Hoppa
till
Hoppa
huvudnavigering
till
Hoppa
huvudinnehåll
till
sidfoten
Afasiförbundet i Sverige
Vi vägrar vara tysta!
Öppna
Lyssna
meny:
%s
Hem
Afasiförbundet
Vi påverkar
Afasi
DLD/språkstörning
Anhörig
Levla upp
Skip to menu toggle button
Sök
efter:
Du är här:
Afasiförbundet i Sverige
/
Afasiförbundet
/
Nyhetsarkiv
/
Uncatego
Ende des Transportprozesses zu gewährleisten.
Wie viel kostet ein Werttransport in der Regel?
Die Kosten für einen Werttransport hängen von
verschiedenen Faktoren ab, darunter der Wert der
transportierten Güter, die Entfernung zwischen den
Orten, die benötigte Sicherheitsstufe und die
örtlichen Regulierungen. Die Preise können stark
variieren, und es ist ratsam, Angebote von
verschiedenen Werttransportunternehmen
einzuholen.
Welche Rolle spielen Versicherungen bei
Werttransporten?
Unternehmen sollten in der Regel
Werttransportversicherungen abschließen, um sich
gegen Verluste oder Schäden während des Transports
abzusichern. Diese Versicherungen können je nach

What the task asks: Your task is to return the full listing exactly as it was given.

Written answer:
Hoppa
till
Hoppa
huvudnavigering
till
Hoppa
huvudinnehåll
till
sidfoten
Afasiförbundet i Sverige
Vi vägrar vara tysta!
Öppna
Lyssna
meny:
%s
Hem
Afasiförbundet
Vi påverkar
Afasi
DLD/språkstörning
Anhörig
Levla upp
Skip to menu toggle button
Sök
efter:
Du är här:
Afasiförbundet i Sverige
/
Afasiförbundet
/
Nyhetsarkiv
/
Uncatego
Ende des Transportprozesses zu gewährleisten.
Wie viel kostet ein Werttransport in der Regel?
Die Kosten für einen Werttransport hängen von
verschiedenen Faktoren ab, darunter der Wert der
transportierten Güter, die Entfernung zwischen den
Orten, die benötigte Sicherheitsstufe und die
örtlichen Regulierungen. Die Preise können stark
variieren, und es ist ratsam, Angebote von
verschiedenen Werttransportunternehmen
einzuholen.
Welche Rolle spielen Versicherungen bei
Werttransporten?
Unternehmen sollten in der Regel
Werttransportversicherungen abschließen, um sich
gegen Verluste oder Schäden während des Transports
abzusichern. Diese Versicherungen können je nach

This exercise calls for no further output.